Here are some photos of the presentations by speakers from electric cooperatives (ECs) and the National Power Corp. (NPC), at the Philippine Electric Power Industry Forum (PEPIF) 2023 last March 20-21 at Diamond Hotel, sponsored by the Independent Electricity Market Operator of the Philippines (IEMOP).
Vulnerability to electricity price fluctuations is experienced by all -- generation companies (gencos), ECs, distributors, consumers, etc. But he is right that the lack of interconnection capacity among islands (Iloilo-Negros-Cebu, Leyte-Bohol, Mindanao-Visayas) is another reason for imbalance in power supply-demand in some big islands.
This problem is not unique to ECs, also experienced by private distribution utilities (DUs) and retail electricity suppliers (RES). ECs cannot argue that they are singled out.
I doubt if it's really "people's ownership", more of EC bureaucrats and financiers' ownership. Consumers in many ECs franchise area on average are charged higher than consumers of private DUs.
Actually it is the taxpayers who are the ultimate losers.

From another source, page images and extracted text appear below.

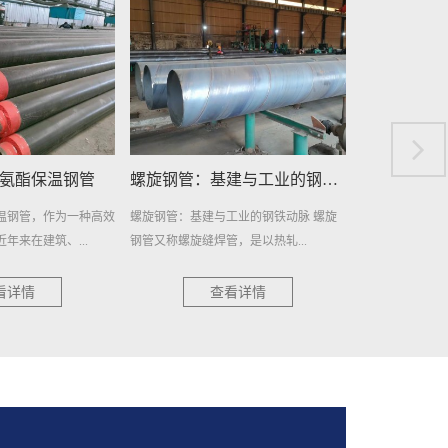
螺旋钢管：基建与工业的钢铁动脉
埋地排污水用防腐螺旋钢管
埋地给水
工业的钢铁动脉 螺旋
埋地排污水用防腐螺旋钢管：环保新选
埋地给水用防腐
，是以热轧...
择，耐用更可靠 在当今社...
且耐用的管道材料
看详情
查看详情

When ECs lose money due to wastes, corruption or plain inefficiencies, they run to the National Electrification Agency (NEA) and NEA goes to Congress to ask for taxpayers money to bail out the losing ECs, and Congress gives money from taxpayers.
The NPC guy. I still believe that subsidy for missionary electrication -- paid by consumers of all on-grid islands from Aparri to Zamboanga -- should end. Off-grid islands must have their own big power plants aside from gensets running on diesel. Preferably small coal or gas plants, or small modular nukes (SMRs).